Fundamentado no efeito atrativo que os videogames exercem sobre as crianças e adolescentes e que a distração da mente reduz a dor, pesquisadores do Hospital Universitário La Paz, na Espanha, observaram que pacientes pediátricos com câncer e com dor aguda intensa devido a mucosite pós quimioterapia apresentaram redução da intensidade da dor quando usavam videogames aliado ao tratamento tradicional com morfina.
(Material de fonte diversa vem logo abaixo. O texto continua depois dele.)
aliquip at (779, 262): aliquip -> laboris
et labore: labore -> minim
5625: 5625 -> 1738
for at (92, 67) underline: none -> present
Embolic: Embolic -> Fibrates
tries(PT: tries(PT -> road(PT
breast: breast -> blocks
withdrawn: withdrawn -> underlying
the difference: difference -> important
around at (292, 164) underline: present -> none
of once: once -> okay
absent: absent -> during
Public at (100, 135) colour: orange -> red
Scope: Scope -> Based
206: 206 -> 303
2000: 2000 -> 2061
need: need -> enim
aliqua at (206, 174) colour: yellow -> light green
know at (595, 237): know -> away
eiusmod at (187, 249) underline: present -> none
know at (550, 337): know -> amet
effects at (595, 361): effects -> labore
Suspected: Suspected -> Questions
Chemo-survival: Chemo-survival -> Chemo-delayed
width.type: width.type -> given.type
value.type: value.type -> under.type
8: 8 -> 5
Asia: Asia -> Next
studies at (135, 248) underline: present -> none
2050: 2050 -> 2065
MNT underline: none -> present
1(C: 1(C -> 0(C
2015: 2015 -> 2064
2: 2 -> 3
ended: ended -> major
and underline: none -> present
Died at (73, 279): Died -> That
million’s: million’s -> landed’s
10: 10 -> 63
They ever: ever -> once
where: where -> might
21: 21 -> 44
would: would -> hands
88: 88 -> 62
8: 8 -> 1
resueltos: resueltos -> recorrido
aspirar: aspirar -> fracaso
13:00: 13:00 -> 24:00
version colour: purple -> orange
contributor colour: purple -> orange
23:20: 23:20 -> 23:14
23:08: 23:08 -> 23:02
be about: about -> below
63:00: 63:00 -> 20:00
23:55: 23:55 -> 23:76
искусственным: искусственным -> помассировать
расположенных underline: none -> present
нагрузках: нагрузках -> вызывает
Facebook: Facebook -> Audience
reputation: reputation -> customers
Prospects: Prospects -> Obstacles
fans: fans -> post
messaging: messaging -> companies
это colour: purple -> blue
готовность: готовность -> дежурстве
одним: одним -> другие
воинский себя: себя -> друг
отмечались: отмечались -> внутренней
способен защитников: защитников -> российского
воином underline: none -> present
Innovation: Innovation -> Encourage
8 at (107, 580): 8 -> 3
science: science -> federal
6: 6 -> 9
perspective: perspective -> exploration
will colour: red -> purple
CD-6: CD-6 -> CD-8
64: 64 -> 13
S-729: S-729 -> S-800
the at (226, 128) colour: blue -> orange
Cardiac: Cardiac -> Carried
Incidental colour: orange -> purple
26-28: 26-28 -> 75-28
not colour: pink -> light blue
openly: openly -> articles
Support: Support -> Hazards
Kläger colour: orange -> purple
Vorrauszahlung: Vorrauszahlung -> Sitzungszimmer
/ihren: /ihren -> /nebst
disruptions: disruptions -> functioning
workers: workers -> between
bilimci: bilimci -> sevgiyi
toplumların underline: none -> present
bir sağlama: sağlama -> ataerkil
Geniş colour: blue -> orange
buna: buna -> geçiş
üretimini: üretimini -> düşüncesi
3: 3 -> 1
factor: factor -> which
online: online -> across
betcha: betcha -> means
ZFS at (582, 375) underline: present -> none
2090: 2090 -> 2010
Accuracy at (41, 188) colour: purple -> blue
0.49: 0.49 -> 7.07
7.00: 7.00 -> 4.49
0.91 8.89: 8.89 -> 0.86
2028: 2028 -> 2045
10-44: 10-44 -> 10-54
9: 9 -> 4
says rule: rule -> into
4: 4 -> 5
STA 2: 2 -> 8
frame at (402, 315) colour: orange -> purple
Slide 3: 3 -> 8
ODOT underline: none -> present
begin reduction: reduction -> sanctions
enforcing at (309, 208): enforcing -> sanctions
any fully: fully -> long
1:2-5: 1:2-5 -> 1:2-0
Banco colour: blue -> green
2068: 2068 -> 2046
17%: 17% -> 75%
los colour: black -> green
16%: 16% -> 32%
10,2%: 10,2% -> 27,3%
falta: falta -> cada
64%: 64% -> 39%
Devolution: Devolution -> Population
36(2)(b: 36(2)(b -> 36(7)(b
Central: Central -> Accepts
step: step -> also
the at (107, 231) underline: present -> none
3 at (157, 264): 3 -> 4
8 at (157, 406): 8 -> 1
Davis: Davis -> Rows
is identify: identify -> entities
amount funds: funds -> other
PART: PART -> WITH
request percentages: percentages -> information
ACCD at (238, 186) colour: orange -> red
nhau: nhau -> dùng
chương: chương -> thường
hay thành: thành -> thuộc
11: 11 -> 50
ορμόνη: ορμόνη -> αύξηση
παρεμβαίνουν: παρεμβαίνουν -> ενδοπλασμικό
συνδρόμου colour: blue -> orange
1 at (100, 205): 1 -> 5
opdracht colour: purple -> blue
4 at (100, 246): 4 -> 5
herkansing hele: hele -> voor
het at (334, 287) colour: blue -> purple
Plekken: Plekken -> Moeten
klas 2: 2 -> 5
Os pacientes com idades entre 4 e 17 anos foram avaliados vinte e quatro horas antes e após o uso do videogame. A intensidade da dor foi medida usando escala de avaliação numérica (pontuação 0-10), com redução significativa da dor, tanto ao engolir a própria saliva quanto em repouso, após brincar com o videogame. Foi observado também redução de 20% no consumo diário de morfina no dia em que os videogames foram utilizados, resultado de particular importância, pois uma redução na dose de morfina resulta em uma diminuição dos efeitos colaterais comumente associados a este fármaco. Por fim, os autores conseguiram ainda estabelecer que o efeito analgésico a partir do uso dos videogames nesses pacientes está fisiologicamente associado a um aumento do tônus vagal parassimpático.

Esses resultados promissores sugerem que os videogames poderiam ser incluídos como parte do plano de tratamento não farmacológico para a dor causada pela mucosite relacionada a quimioterapia em pacientes pediátricos com câncer e, com isso, causar impacto direto na qualidade de vida do paciente e na evolução da doença. Podem ainda estimular a indústria dos games no desenvolvimento de jogos eletrônicos específicos que auxiliem no controle da dor em crianças e adolescentes.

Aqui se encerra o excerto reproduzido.